|Lake Munmorah, looking north and somewhat east, towards Newcastle (Australia, 2013)|
From the lake it wasn't that far to Lakes Beach, through an arm of somnolent suburbia. I strode past Halekulani Bowling Club with its attendant courtesy buses, crossed the channel which connects Lake Munmorah and Budgewoi Lake. Budgewoi actually means "meeting of the two waters" in the local Aboriginal language, and I wouldn't be surprised if the name sprang from this very channel, the one I was lucky to cross today. I continued over the Central Coast Highway, its asphalt surface burning hot in the sun. Waves could be heard crashing reassuringly not too distant, and there was a soothing salt smell in the air. I looked forward to being able to walk along the beach, and feel warm, soft sand between my toes. But the ocean also provokes in me a fear which is close to primal, so I was a little apprehensive about getting close to it. When I walk along the coast it feels like I am literally on the edge of the Earth, and I worry about falling off. Kind of irrational, but that is how it feels. Perhaps it is a symptom of agoraphobia.
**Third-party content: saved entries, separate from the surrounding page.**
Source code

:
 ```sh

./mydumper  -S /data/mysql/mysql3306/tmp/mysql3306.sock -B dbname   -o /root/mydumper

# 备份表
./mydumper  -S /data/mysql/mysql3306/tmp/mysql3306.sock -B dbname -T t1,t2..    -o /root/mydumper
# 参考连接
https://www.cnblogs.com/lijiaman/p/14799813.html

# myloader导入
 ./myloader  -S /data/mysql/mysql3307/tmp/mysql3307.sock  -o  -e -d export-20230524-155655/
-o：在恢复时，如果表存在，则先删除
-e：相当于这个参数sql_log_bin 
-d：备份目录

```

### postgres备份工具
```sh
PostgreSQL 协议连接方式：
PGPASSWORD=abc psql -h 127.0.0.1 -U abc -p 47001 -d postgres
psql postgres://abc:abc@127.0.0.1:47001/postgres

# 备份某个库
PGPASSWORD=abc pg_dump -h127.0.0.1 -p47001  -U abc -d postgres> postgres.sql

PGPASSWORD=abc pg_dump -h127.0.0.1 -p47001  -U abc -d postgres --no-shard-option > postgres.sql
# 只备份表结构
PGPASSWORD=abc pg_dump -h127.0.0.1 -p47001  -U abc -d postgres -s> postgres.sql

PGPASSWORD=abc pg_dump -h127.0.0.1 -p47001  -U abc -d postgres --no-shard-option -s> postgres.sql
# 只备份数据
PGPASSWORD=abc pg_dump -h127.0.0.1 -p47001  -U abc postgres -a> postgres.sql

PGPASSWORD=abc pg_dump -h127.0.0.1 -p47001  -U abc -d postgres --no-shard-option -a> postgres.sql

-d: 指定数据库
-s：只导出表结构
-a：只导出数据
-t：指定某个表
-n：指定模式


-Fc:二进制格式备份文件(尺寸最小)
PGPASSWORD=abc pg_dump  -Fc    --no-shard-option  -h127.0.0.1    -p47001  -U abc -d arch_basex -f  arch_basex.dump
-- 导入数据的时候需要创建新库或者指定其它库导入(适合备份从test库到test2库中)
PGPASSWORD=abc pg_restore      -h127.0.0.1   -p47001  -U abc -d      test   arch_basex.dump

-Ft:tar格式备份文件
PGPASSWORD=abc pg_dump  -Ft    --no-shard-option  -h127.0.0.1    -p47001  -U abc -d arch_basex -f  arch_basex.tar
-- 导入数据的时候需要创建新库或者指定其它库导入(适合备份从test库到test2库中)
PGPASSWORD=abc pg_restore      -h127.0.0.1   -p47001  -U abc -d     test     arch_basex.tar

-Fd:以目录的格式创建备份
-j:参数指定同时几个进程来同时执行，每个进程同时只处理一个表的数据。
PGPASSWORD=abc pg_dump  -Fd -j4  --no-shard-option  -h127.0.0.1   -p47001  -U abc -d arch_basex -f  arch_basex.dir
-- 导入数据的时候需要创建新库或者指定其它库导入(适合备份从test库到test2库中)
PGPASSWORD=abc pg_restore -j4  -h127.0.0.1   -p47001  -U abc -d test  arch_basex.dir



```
|Michael's Walk floats across this meadow, on the Budgewoi Beach Circuit (Australia, 2013)|
As I traversed the sand drifts and scrub which bordered the ocean, I realized that the hot sun was making me thirsty. I looked out wistfully for a vending machine, but I knew I would never find one, not out here. I was on the edge of civilization, the interface of the cultivated world and the primeval nature from which it sprang. Even if there was a vending machine out here, it probably wouldn't work. This was not Japan, where green tea reprieves await you at every bend in the road, even way out in the wilds, near the summit of Mt Fuji. No, this was not Japan at all. I cut through the scrub, where volunteers had toiled to restore natural vegetation to the Pacific shore, and located some kind of path. The path (named Michael's Walk) led me to a boardwalk which floated over a patch of dry swamp. At the end of the boardwalk I found a sign describing the dune restoration project, dedicated lovingly to the memory of Julie Luff, a local resident and dunecarer.
|In memory of Julie Luff, a map of the Budgewoi Beach Circuit Walk (Australia, 2013)|
Michael's Walk, the dedication to Julie Luff, and now Shane's tree, I thought. It seems like every square inch of land here is named after someone!
|Memorial to a guy named Shane (Australia, 2013)|
|Bird Island, off the Lakes Beach, in Wyong Shire, NSW (Australia, 2013)|
|Tumbling down the stairs on to the warm sands of Lakes Beach, near Budgewoi (Australia, 2013)|
Sometimes these days it feels as if I am living in a floating world, cast adrift on a rising tide. The ground beneath my feet seems solid enough, but I know that the whole continent is riding like a raft on a magma sea, creeping north, irrepressibly. Above me the sky, that infernally cheerful blue sky... what could be more steadfast than that sky you might think, what could be more dependable? But like the ground, the blue sky is a deception, a lie... you could even call it a mirage. The sun is not yellow at all, it is white, and the blueness of the sky is merely an effect, caused by the scattering of the solar radiation through the atmosphere. As Einstein boldly proclaimed, we are all trapped in our own little bubbles of relativity only rarely encountering all the other floating bubbles out there, like ships passing in the night. Rare is the man or woman intuitive enough to notice when the bubbles bounce against each other in a momentary collision, soft film walls yielding ever so slightly. Rarer still is the man or woman who can pierce the film which separates our floating worlds in a resounding pop!, and dive through the mirror from one universe into another, merging with it, breathing underwater.